-- Passage for review --
The 2hr flight itself was OK, Lachlan commented on the view out of the plane window - 'I can see the end of the world'.

We were pleased to see our car was still awaiting us. Back in the comfort of what had now become our little piece of familiarity, the Land Rover, we drove 1 hr NE to the town of Capena.
Located in the Lazio region (central Italy), Capena has been habituated since the 11th century AD, when the Palazzo dei Monaci (Palace of Monks) was established on ‘La Rocca’(the rock).
Here we were to spend the next 2 nights, in what was a monastery until the end of the 19th century, then became a school and was finally subdivided and sold to individuals.
Piazza del Popolo

Our arrival was quite bizarre. A winding trip into the historic centre bought us to the Piazza del Popolo, the largest public square in Capena, where we parked our car.
The main face of the Palazzo fronted this square. We had been given directions on how to navigate in and locate our accommodation.

-- Information --
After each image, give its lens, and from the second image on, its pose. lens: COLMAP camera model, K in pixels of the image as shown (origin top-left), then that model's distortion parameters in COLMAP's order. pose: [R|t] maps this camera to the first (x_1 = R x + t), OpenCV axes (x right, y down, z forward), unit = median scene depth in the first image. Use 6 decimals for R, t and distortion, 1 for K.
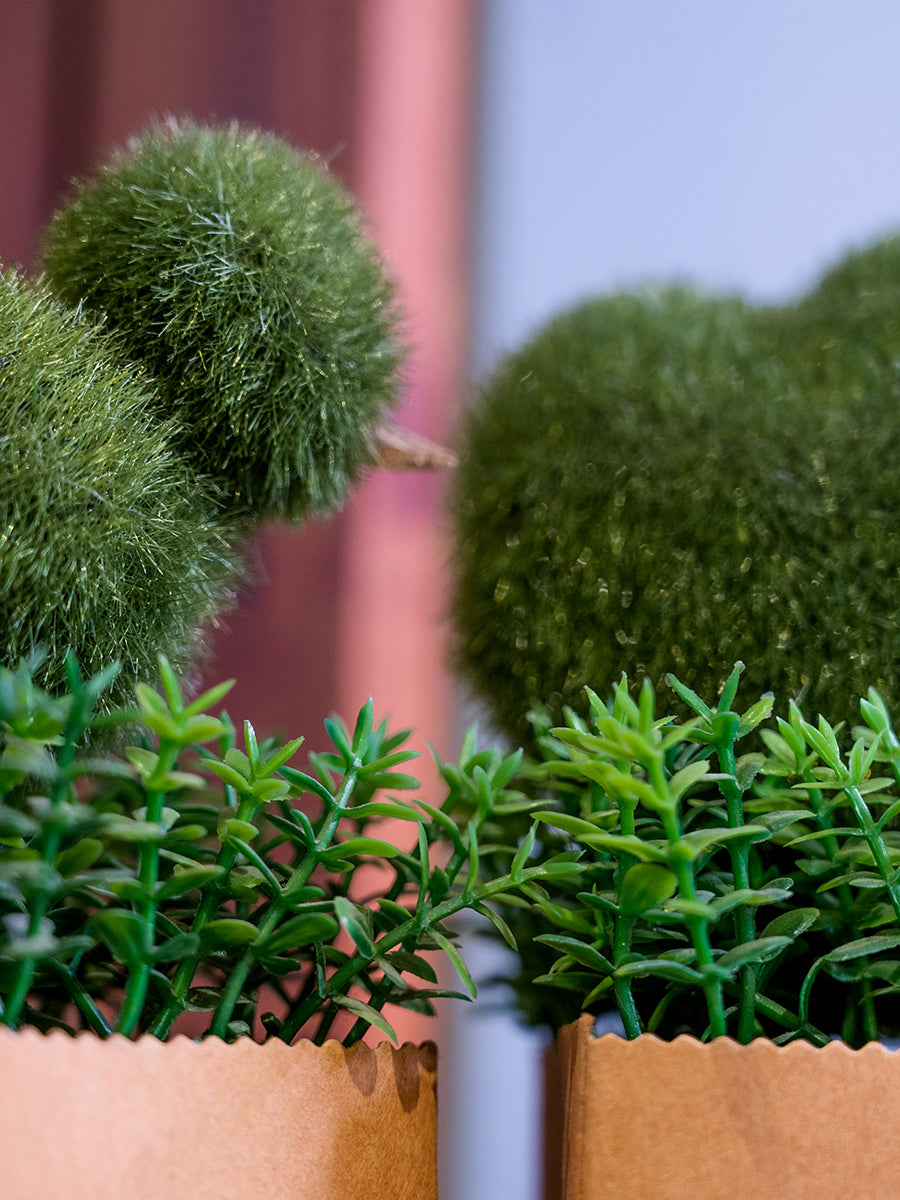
lens RADIAL K [[2591.8, 0, 450.0], [0, 2591.8, 600.0], [0, 0, 1]] dist [-0.051589, -0.499355]
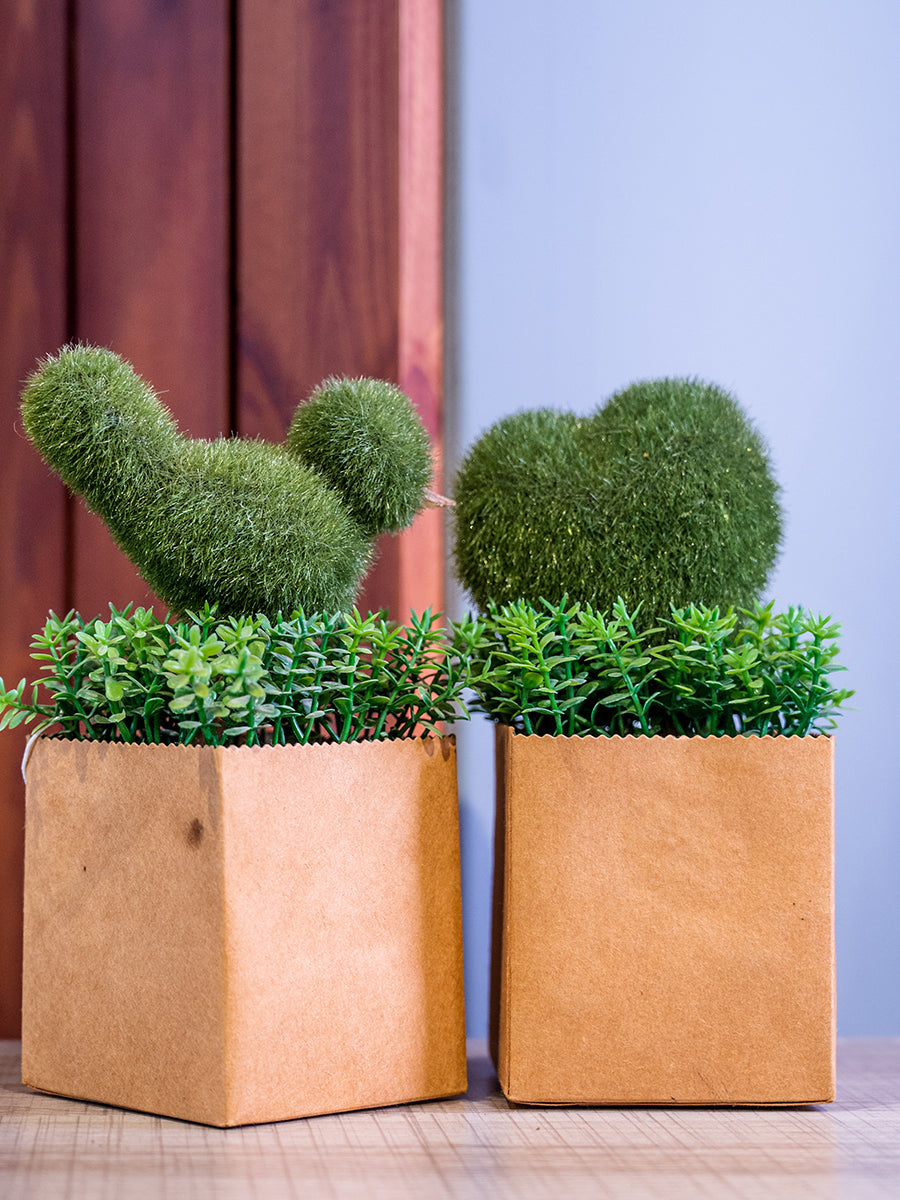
lens RADIAL K [[2588.6, 0, 450.0], [0, 2588.6, 600.0], [0, 0, 1]] dist [0.002799, 0.011245]
pose [[0.999415, -0.031066, 0.014285, -0.045278], [0.027948, 0.982875, 0.182139, -0.452020], [-0.019699, -0.181634, 0.983169, -1.595667]]
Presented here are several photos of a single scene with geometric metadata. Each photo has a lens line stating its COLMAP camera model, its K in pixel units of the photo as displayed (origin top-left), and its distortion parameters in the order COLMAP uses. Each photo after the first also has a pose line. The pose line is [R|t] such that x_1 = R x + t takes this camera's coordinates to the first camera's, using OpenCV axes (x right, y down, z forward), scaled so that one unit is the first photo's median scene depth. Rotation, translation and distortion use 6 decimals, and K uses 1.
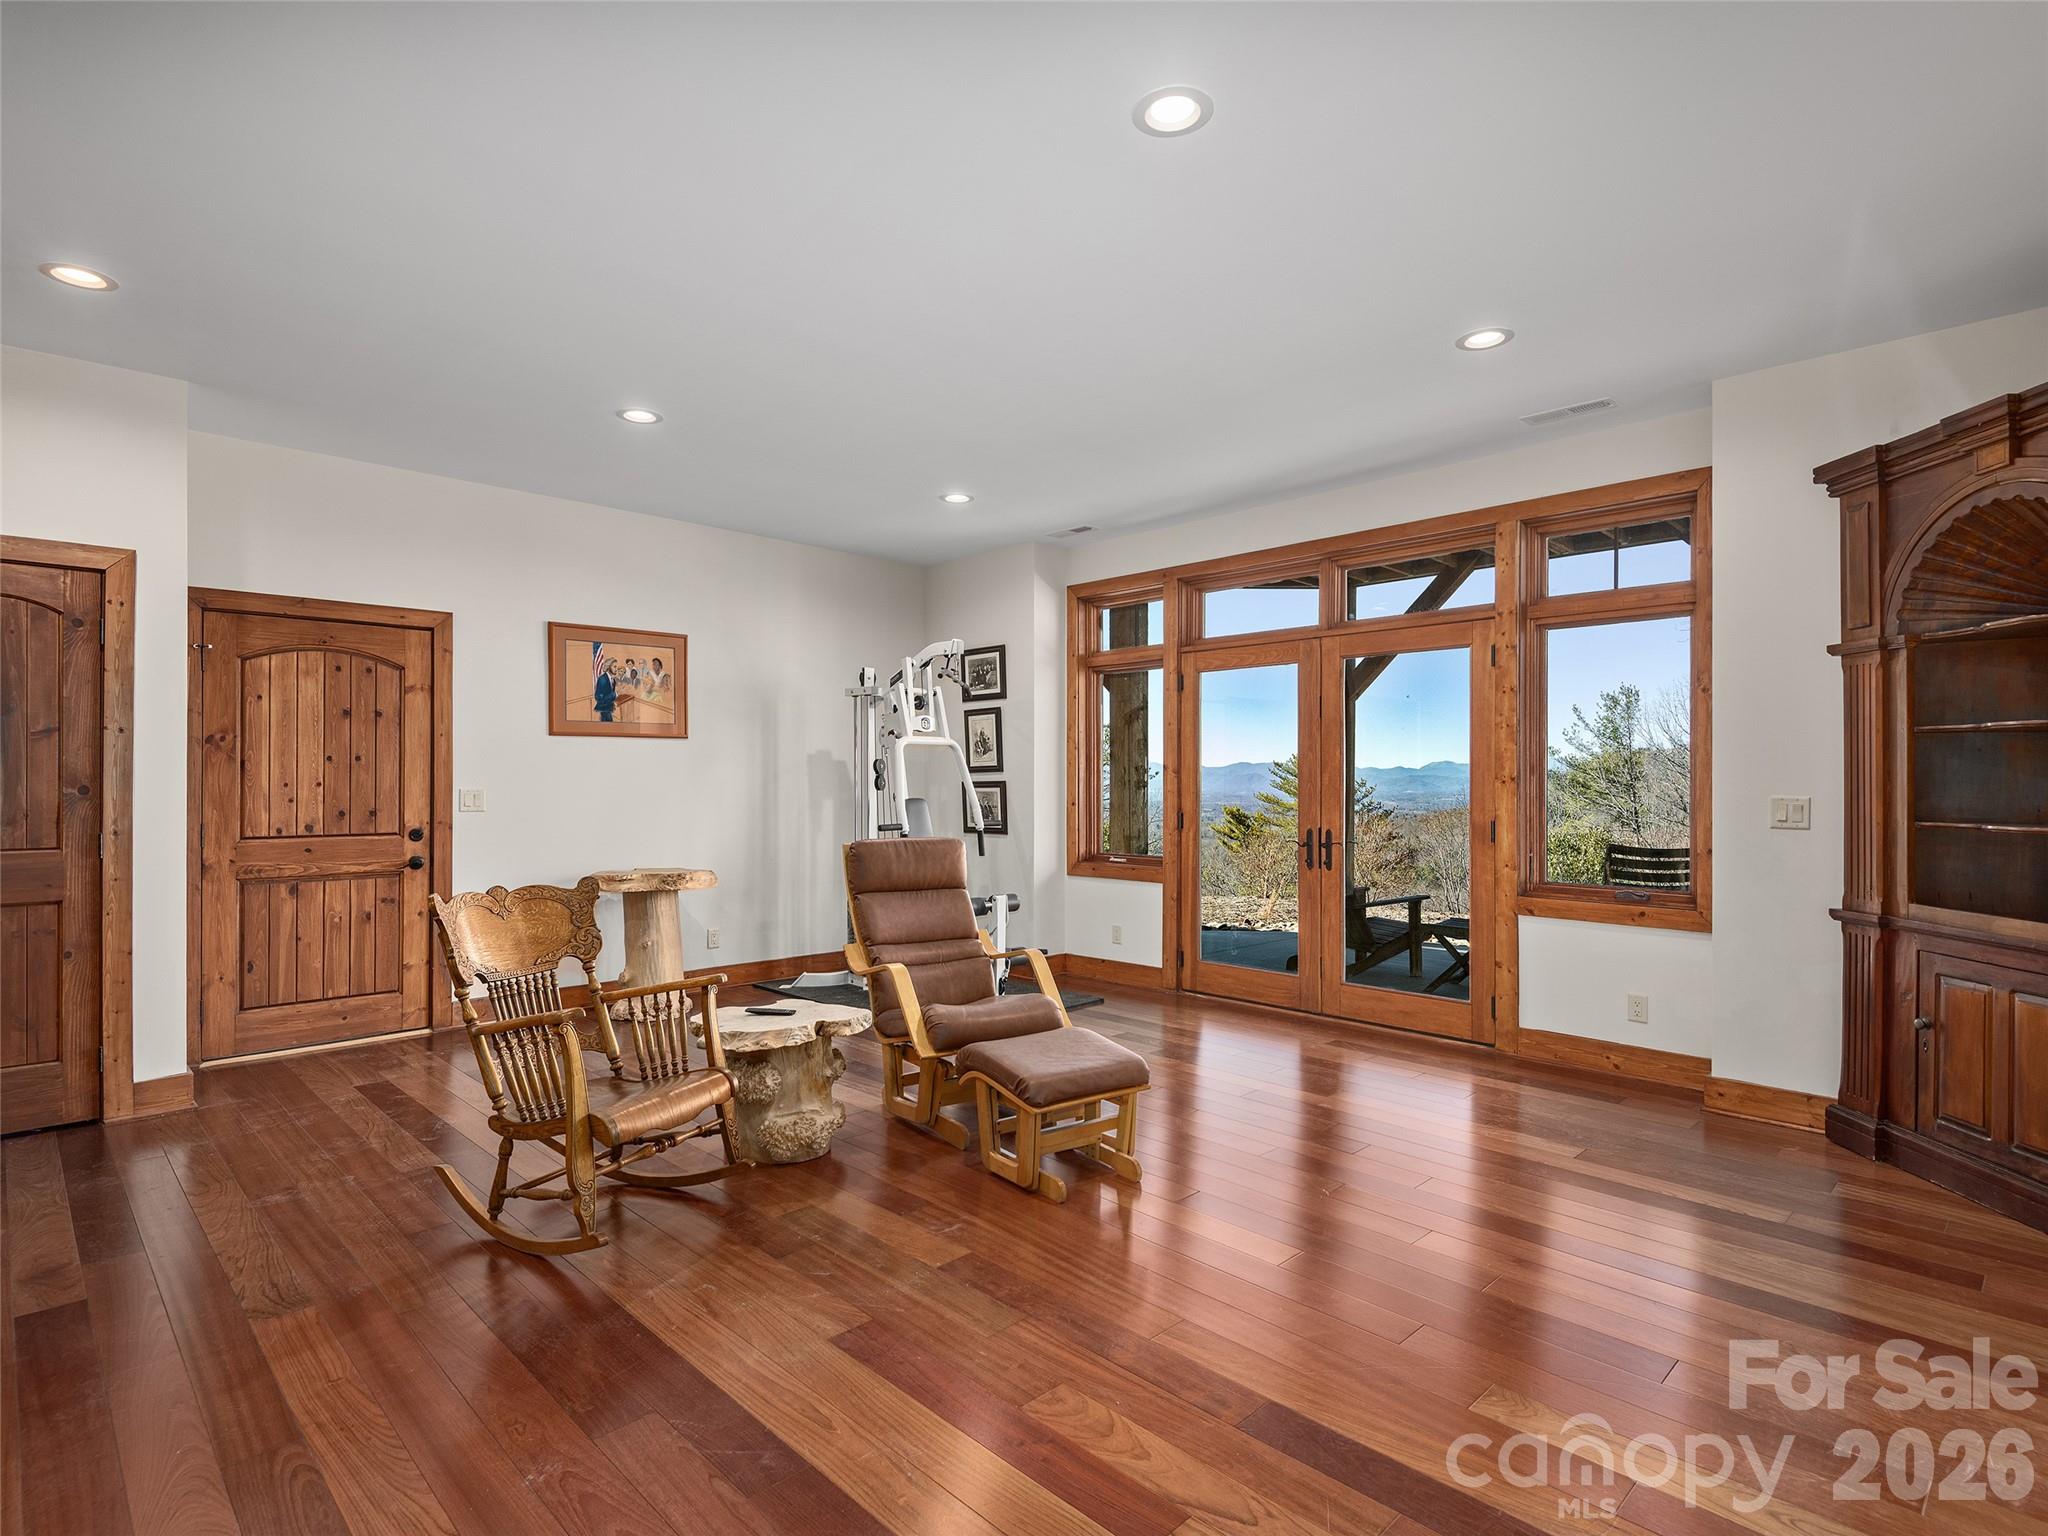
lens RADIAL K [[1024.7, 0, 1025.5], [0, 1024.7, 768.1], [0, 0, 1]] dist [0.014971, -0.012315]
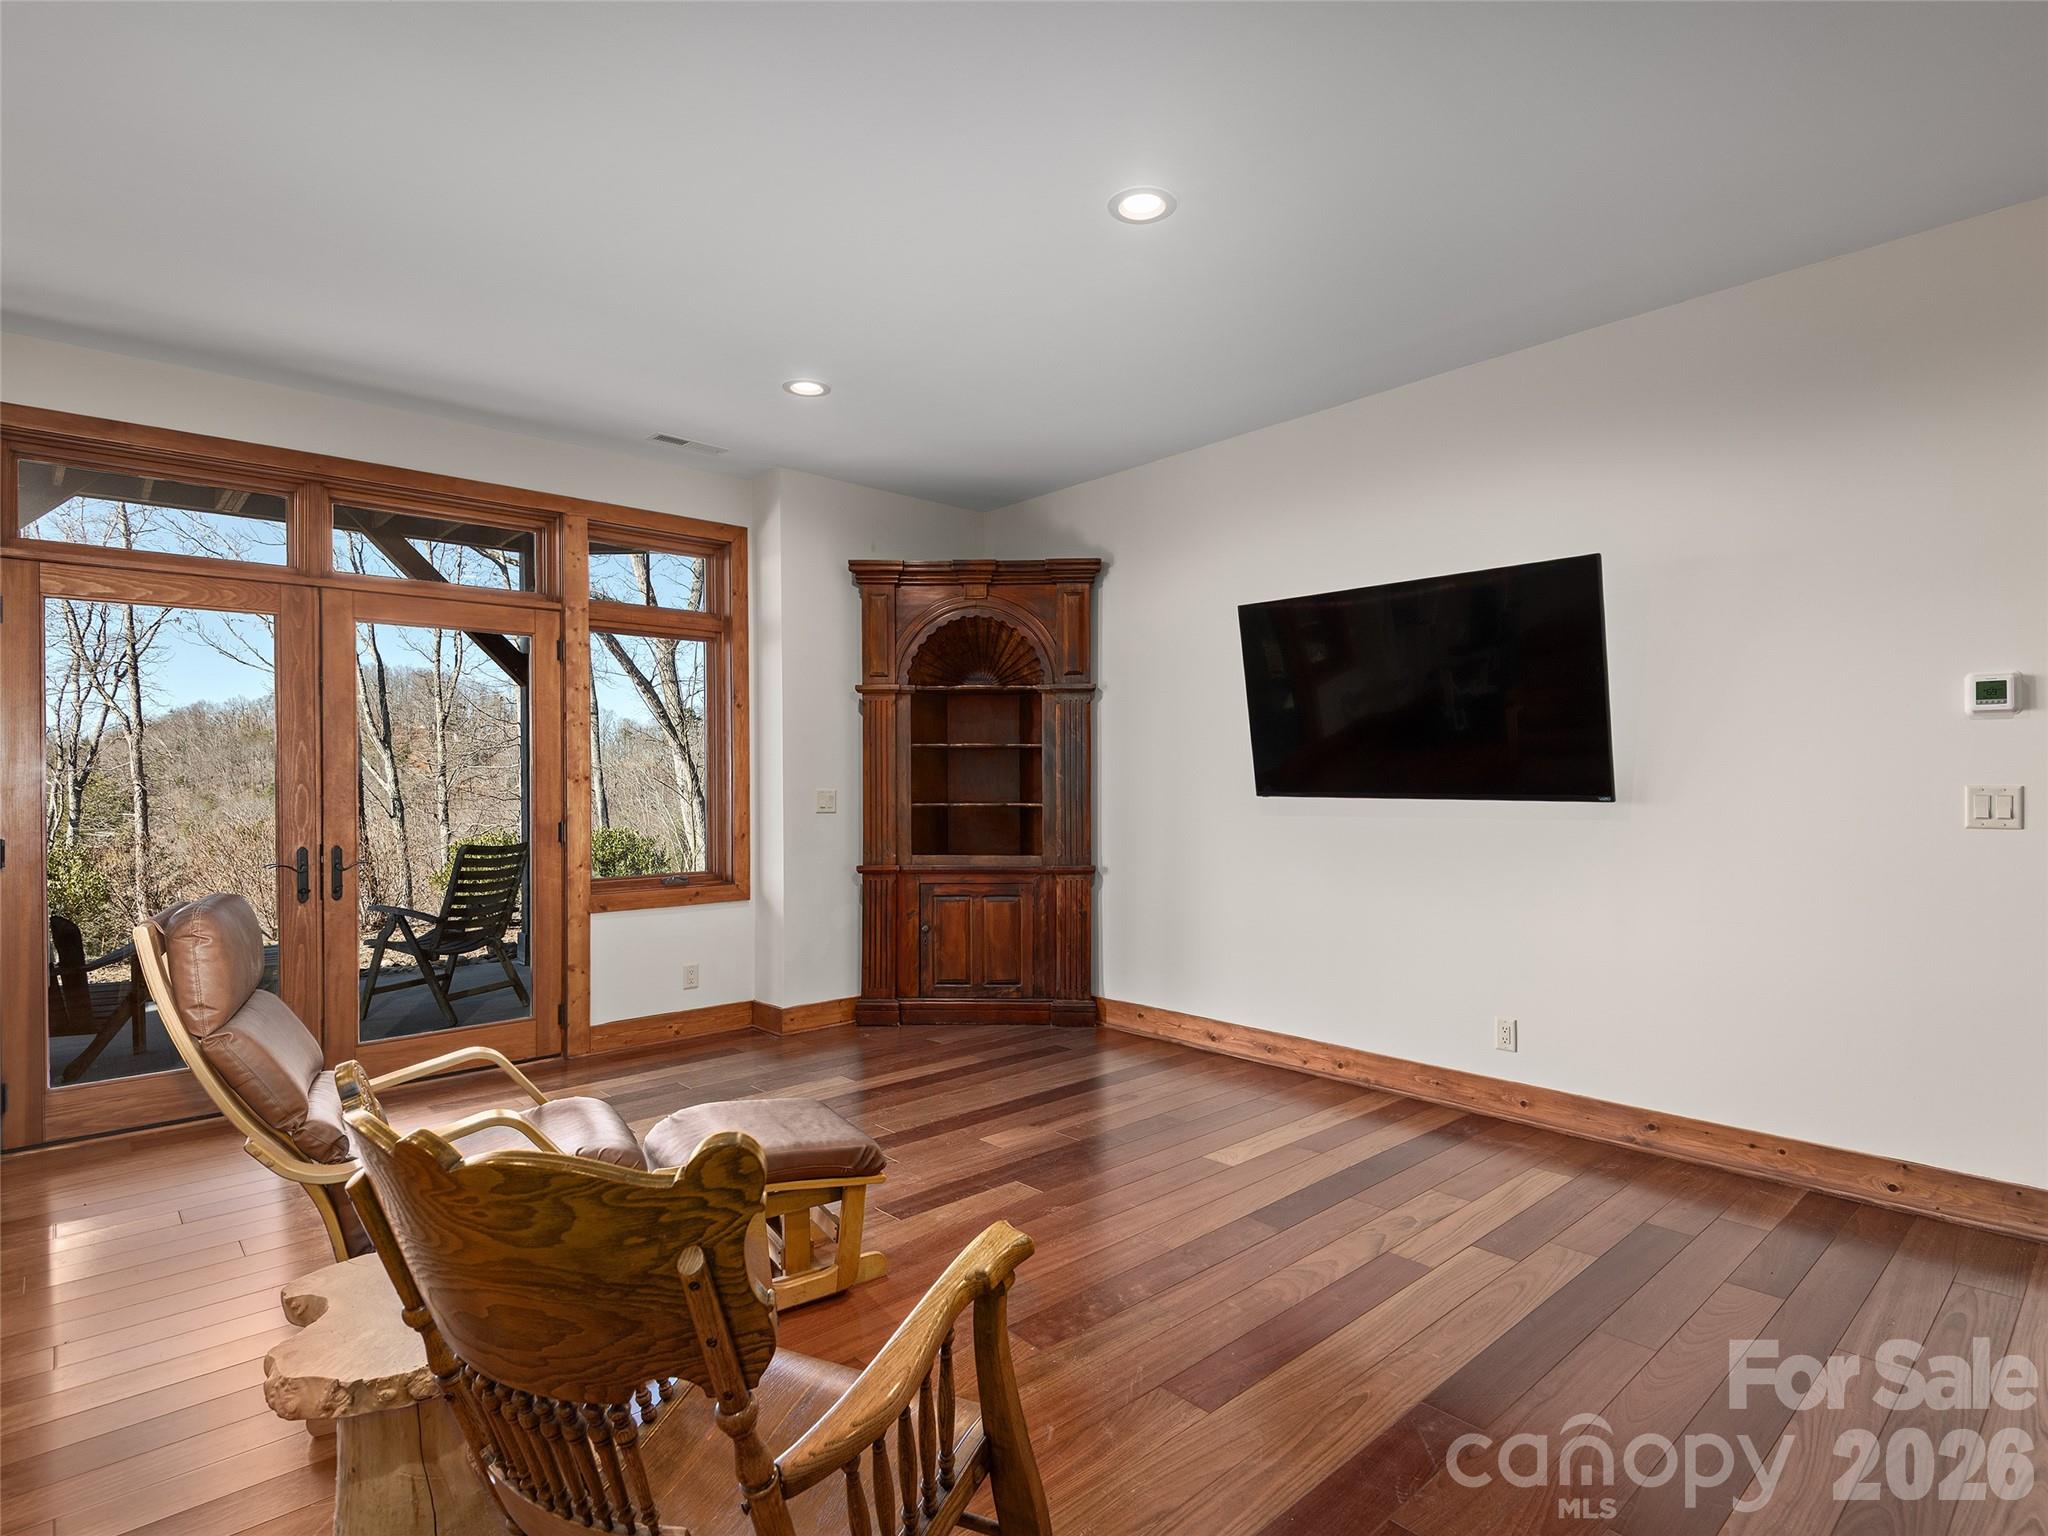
lens RADIAL K [[1024.7, 0, 1019.7], [0, 1024.7, 778.4], [0, 0, 1]] dist [0.014971, -0.012315]
pose [[0.051765, -0.003544, 0.998653, -0.537324], [-0.007413, 0.999965, 0.003933, 0.003673], [-0.998632, -0.007606, 0.051736, 0.572374]]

-- Activity list --
[1] In the Capena travel account, what is the largest public square in Capena?
[2] Return the Capena travel account from "Our arrival was" up to and including "locate our accommodation.", copied word for word.
[3] Condense the paragraph of the Capena travel account that begins "Our arrival was quite bizarre" into a short bulleted list that keeps its main facts.

-- Task-by-task results --
[1] The Piazza del Popolo.

[2]
Our arrival was quite bizarre. A winding trip into the historic centre bought us to the Piazza del Popolo, the largest public square in Capena, where we parked our car.
The main face of the Palazzo fronted this square. We had been given directions on how to navigate in and locate our accommodation.

[3]
- The arrival was bizarre.
- A winding drive into the historic center led to the Piazza del Popolo, Capena's largest public square, where we parked.
- The main face of the Palazzo fronted this square.
- We had directions for getting in and finding our accommodation.